Oh, leaving this here just so it isn't lost for the ages:


        this.ffmpegProcess = spawn('ffmpeg', this.getFfmpegSettings())
        this.ffprobeProcess = spawn('ffprobe', this.getFfprobeSettings())
        this.inputStream = this.getInputStream()

        this.inputStream.on('data', (rawData) => {
            this.inputStream.pause()
            if(rawData) {
                this.ffmpegProcess.stdin.write(rawData)
            }
            this.inputStream.resume()
        })

        this.ffmpegProcess.stdout.on('data', (mpegtsData) => {
            this.ffmpegProcess.stdout.pause()
            this.ffprobeProcess.stdin.write(mpegtsData)
            console.log(this.currentPts)
            this.ffmpegProcess.stdout.resume()
        })

        this.ffprobeProcess.stdout.on('data', (probeData) => {
            this.ffprobeProcess.stdout.pause()
            const lastLine = probeData.toString().trim().split('\n').slice(-1).pop()
            const lastPacket = lastLine.split(',')
            const pts = lastPacket[4]
            console.log(`FFPROBE: ${pts}`)
            this.currentPts = pts
            this.ffprobeProcess.stdout.resume()
        })

This is the ffprobe pipe experiment I mentioned in (3) above.

mhirsch commented 4 years ago

If synchronizing pipes is a challenge, why not not put the output into two pipes? Use stdout and parse out the different messages with some kind of regex.

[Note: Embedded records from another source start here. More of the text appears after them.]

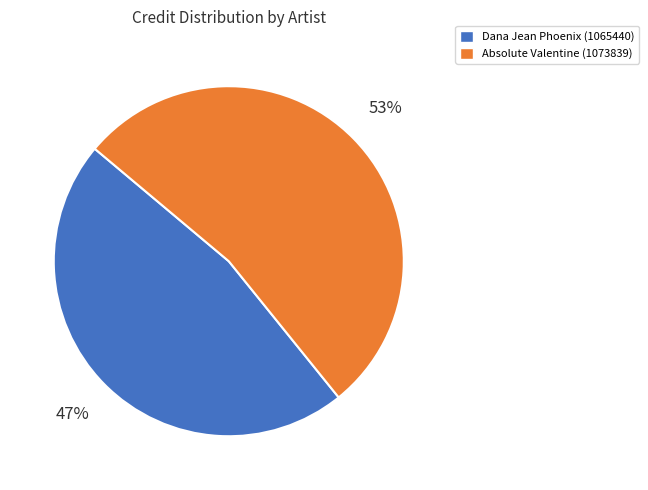

What is the largest slice in the pie chart?

Absolute Valentine (1073839)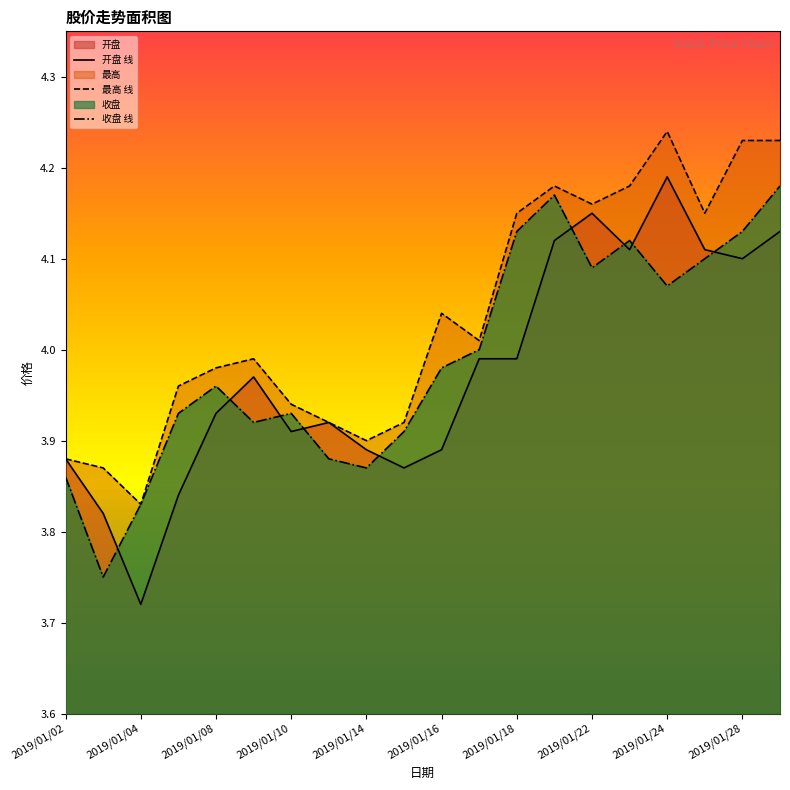

At how many categories does at least one series exceed 3?

20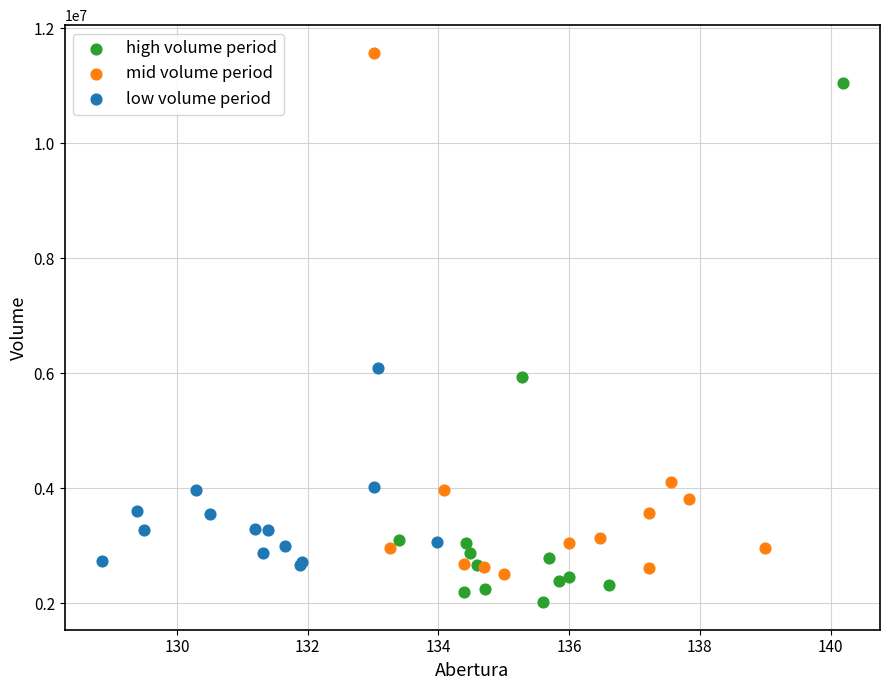

Which series contains the lowest Y value?

high volume period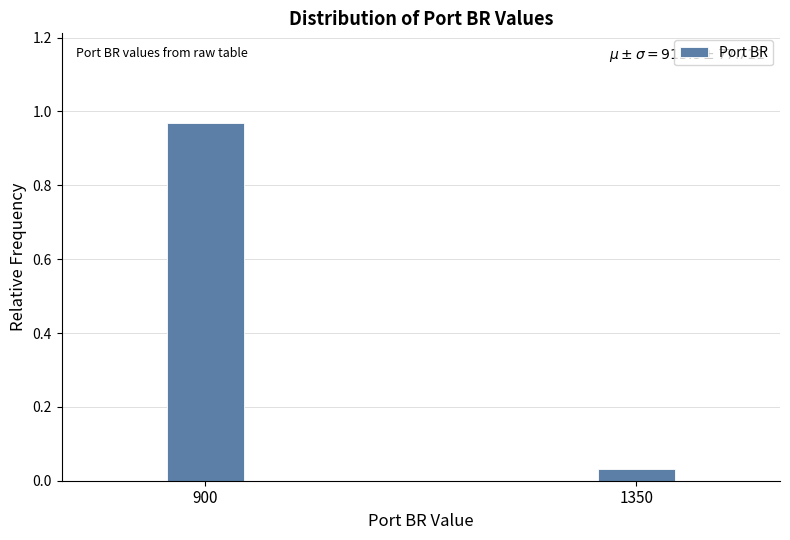

What is the difference between the maximum and minimum values?

0.9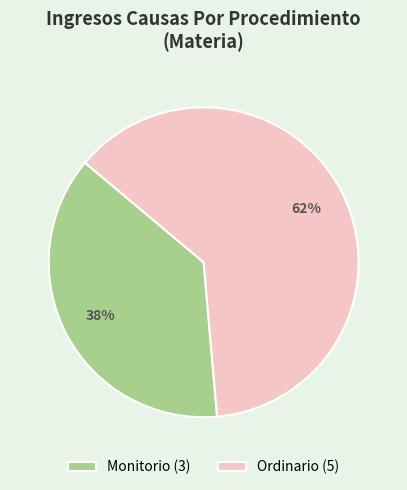

Does Monitorio account for over 50% of the chart?

No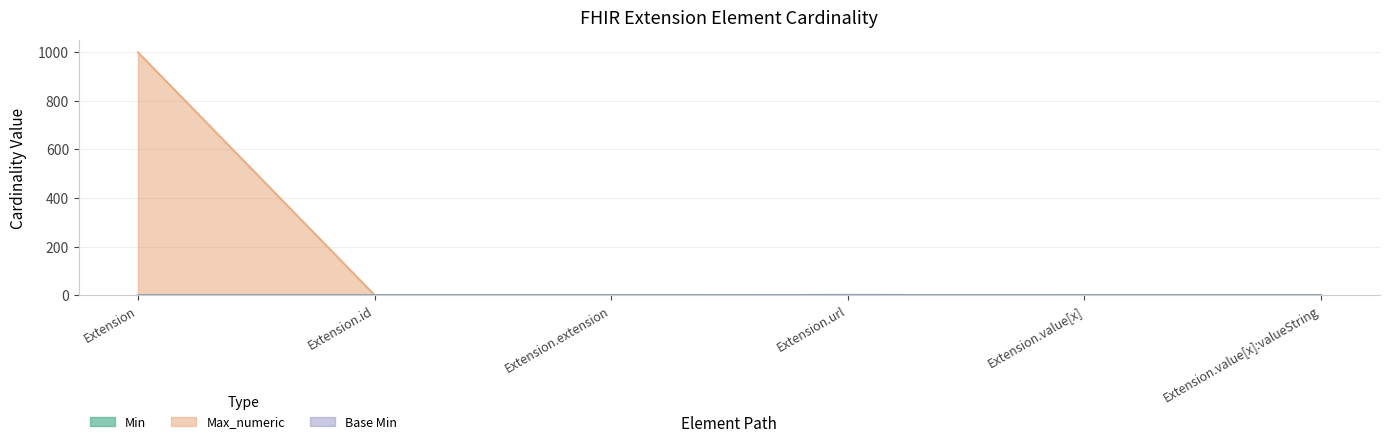

True or false: Base Min and Max_numeric cross at least once.

False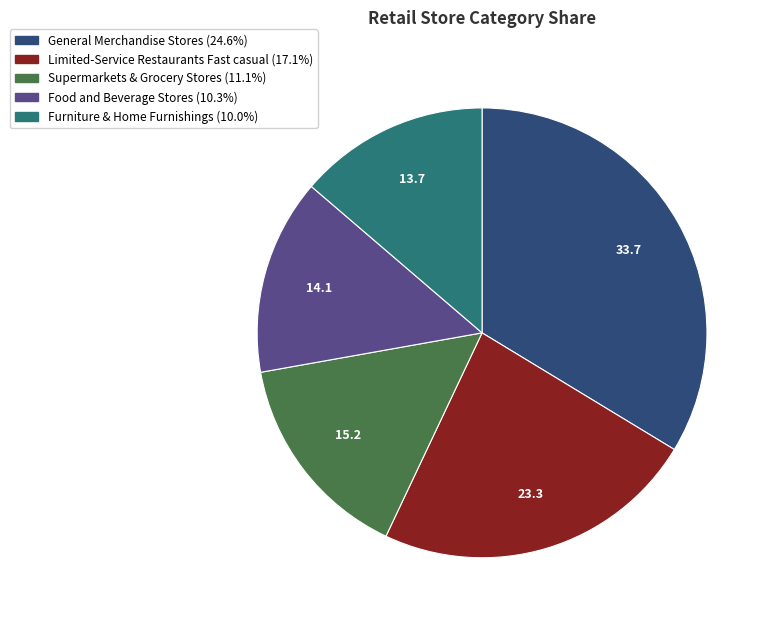

How many segments does this pie chart have?

5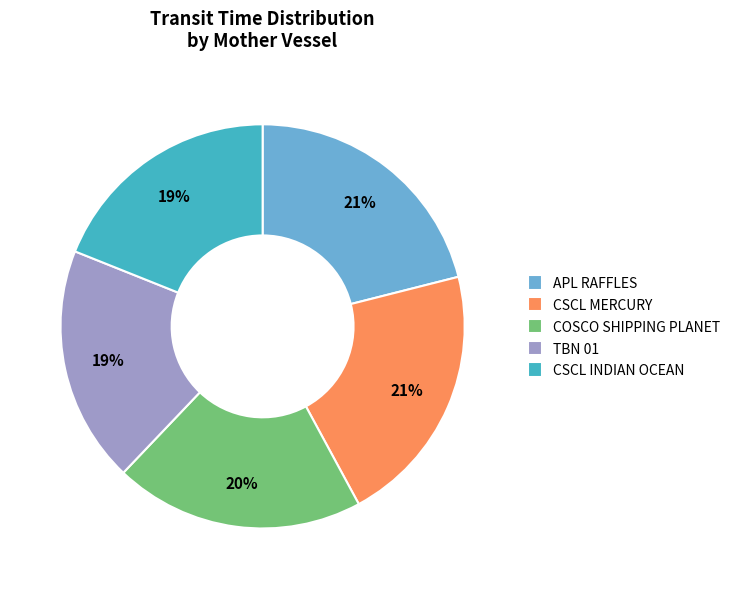

Combined, do CSCL INDIAN OCEAN and COSCO SHIPPING PLANET account for over 50%?

No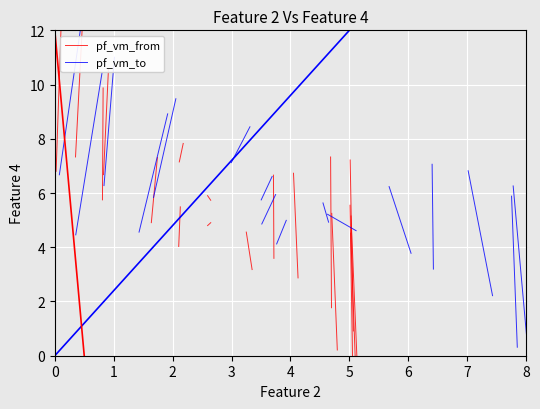

True or false: pf_vm_to has a value of 2.2 at 1.

True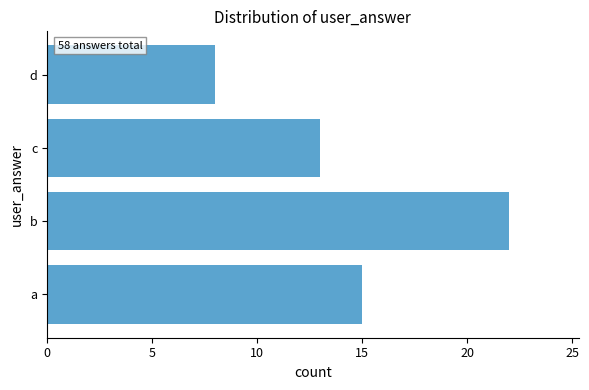

Is it true that the value at c is 13?

True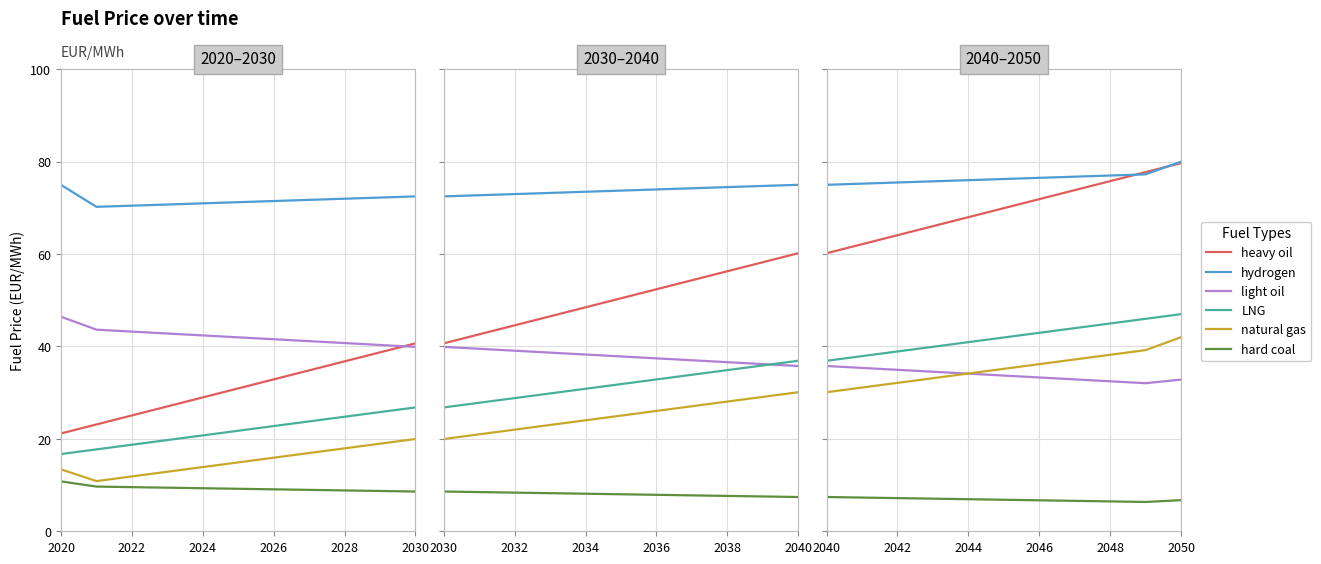

What is the maximum value for LNG?

47.0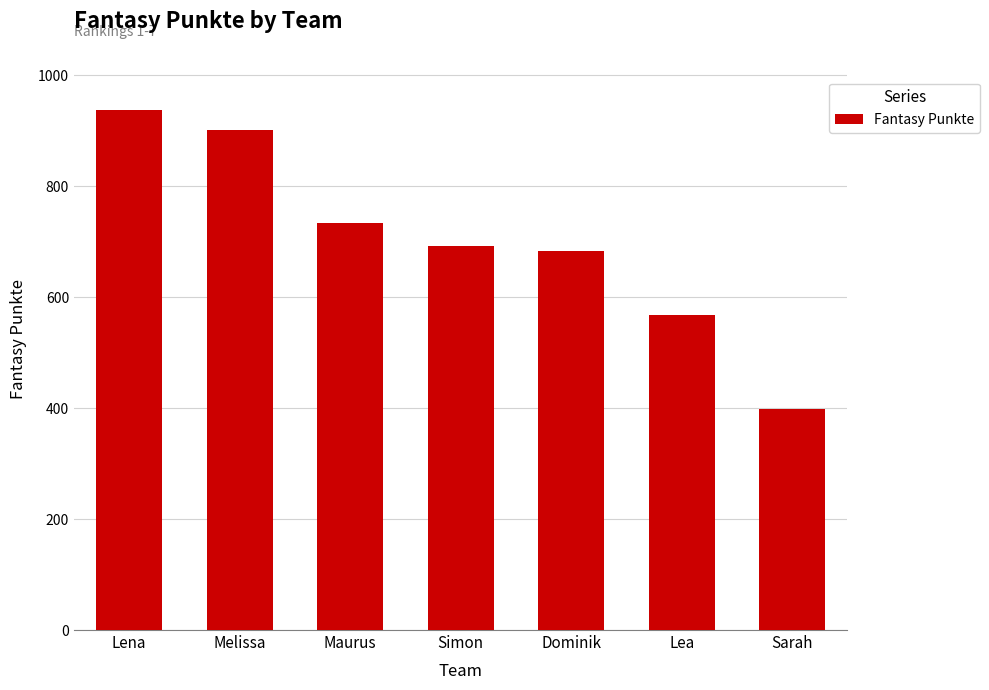

Which label corresponds to the largest value in the chart?

Lena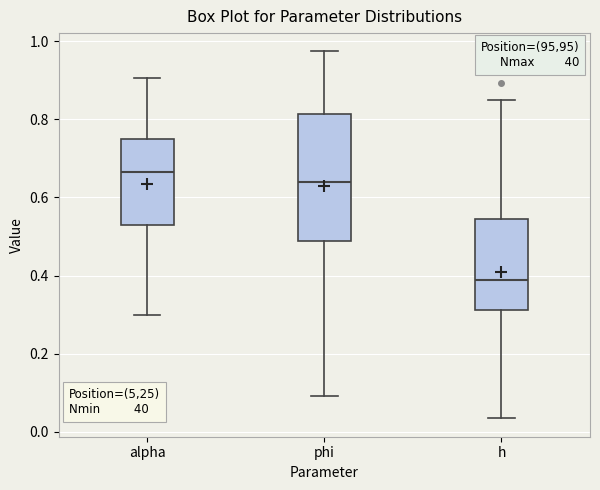

Where does the median line of the box for phi sit on the y-axis? The values are not printed on the chart, so give them approximately, as read against the axis.

0.64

slifty commented 4 years ago

@mhirsch that's a great point!

... but wait, what if the mpegts encoding happens to randomly contain a perfect metadata string. (this is a very funny joke)

Blast. Now I'm a little more torn on the tradeoffs...

I'm going to implement both, starting with beamcoder. We can compare the PRs.

chriszs commented 4 years ago

Another thing to mention is the packet object returned by Beamcoder includes the packet data in a field called data. It's not represented in the JSON, but it's there.

slifty commented 4 years ago

What a saga.

So this morning Chris flagged that we should look at node-based demuxers one more time.

Lo and behold, ts-demuxer does exactly what we want, without quite the weight of beamcoder.

        const demuxer = new TSDemuxer((packet) => {
          switch (packet.stream_id) {
            case 0xE0: // Video packet
                this.currentDts = packet.dts
                break;
          }
        });

I think this is the winning strategy for now -- though we may well find beamcoder useful down the line (especially in appliances).

I'm going to finally create a PR to knock this out for good.